- EXERCISE DIRECTIONS:
Can you copy everything from the start of the entries down to the line containing "Tomato Confit As summer approaches, the", including both the first line and that last one?

<<<<

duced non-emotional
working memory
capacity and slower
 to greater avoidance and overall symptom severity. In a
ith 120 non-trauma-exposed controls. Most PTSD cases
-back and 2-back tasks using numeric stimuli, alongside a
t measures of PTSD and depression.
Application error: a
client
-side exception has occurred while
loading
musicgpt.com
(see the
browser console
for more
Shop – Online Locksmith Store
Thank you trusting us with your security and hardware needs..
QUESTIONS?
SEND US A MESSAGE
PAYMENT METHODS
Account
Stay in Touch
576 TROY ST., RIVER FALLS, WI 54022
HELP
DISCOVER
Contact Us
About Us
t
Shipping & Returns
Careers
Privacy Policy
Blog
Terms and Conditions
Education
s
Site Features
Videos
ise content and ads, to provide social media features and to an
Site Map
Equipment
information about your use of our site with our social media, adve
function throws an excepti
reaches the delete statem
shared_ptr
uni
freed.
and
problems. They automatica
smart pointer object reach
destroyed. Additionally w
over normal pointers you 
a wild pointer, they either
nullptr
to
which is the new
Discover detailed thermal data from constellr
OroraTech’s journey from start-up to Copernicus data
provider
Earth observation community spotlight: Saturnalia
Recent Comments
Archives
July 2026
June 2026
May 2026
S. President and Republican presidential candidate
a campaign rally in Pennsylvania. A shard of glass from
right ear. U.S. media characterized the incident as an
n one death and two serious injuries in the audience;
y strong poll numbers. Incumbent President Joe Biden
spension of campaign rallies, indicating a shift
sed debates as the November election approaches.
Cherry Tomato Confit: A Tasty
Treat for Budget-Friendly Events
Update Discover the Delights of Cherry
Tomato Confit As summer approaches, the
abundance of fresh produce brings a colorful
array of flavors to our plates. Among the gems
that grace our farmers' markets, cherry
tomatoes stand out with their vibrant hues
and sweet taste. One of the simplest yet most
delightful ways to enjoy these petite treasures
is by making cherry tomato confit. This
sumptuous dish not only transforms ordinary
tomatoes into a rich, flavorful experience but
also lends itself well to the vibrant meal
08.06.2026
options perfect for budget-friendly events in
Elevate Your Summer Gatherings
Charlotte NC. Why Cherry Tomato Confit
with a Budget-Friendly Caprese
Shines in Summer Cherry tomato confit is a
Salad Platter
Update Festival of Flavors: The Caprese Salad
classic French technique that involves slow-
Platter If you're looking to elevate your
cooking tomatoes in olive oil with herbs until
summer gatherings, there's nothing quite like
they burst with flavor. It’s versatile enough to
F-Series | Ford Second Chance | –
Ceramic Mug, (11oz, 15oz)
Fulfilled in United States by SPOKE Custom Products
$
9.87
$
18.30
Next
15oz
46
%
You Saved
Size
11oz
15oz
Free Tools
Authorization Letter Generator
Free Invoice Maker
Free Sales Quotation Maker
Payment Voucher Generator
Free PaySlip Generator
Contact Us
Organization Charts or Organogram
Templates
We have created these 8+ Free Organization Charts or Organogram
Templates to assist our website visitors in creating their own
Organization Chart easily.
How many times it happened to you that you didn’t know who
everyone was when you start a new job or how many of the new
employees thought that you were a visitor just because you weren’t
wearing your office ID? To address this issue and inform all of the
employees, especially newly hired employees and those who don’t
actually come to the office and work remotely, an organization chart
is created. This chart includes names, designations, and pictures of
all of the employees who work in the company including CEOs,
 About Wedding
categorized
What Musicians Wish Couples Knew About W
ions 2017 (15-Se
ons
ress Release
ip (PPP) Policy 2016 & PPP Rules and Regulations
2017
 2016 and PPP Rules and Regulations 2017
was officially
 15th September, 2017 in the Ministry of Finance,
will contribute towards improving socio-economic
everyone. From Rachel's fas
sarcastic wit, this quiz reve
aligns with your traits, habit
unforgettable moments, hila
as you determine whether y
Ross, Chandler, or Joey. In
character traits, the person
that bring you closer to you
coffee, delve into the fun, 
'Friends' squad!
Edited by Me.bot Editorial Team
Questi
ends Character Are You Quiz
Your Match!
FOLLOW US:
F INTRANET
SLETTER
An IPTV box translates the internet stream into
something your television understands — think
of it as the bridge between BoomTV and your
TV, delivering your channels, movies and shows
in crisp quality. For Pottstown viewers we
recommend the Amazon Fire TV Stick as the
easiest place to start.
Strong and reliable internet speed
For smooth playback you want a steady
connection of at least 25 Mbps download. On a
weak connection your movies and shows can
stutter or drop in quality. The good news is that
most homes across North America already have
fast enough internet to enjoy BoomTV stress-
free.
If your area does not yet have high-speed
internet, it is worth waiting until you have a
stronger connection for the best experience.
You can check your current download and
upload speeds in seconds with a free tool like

>>>>

- REPLY TO THE TASK:
duced non-emotional
working memory
capacity and slower
 to greater avoidance and overall symptom severity. In a
ith 120 non-trauma-exposed controls. Most PTSD cases
-back and 2-back tasks using numeric stimuli, alongside a
t measures of PTSD and depression.
Application error: a
client
-side exception has occurred while
loading
musicgpt.com
(see the
browser console
for more
Shop – Online Locksmith Store
Thank you trusting us with your security and hardware needs..
QUESTIONS?
SEND US A MESSAGE
PAYMENT METHODS
Account
Stay in Touch
576 TROY ST., RIVER FALLS, WI 54022
HELP
DISCOVER
Contact Us
About Us
t
Shipping & Returns
Careers
Privacy Policy
Blog
Terms and Conditions
Education
s
Site Features
Videos
ise content and ads, to provide social media features and to an
Site Map
Equipment
information about your use of our site with our social media, adve
function throws an excepti
reaches the delete statem
shared_ptr
uni
freed.
and
problems. They automatica
smart pointer object reach
destroyed. Additionally w
over normal pointers you 
a wild pointer, they either
nullptr
to
which is the new
Discover detailed thermal data from constellr
OroraTech’s journey from start-up to Copernicus data
provider
Earth observation community spotlight: Saturnalia
Recent Comments
Archives
July 2026
June 2026
May 2026
S. President and Republican presidential candidate
a campaign rally in Pennsylvania. A shard of glass from
right ear. U.S. media characterized the incident as an
n one death and two serious injuries in the audience;
y strong poll numbers. Incumbent President Joe Biden
spension of campaign rallies, indicating a shift
sed debates as the November election approaches.
Cherry Tomato Confit: A Tasty
Treat for Budget-Friendly Events
Update Discover the Delights of Cherry
Tomato Confit As summer approaches, the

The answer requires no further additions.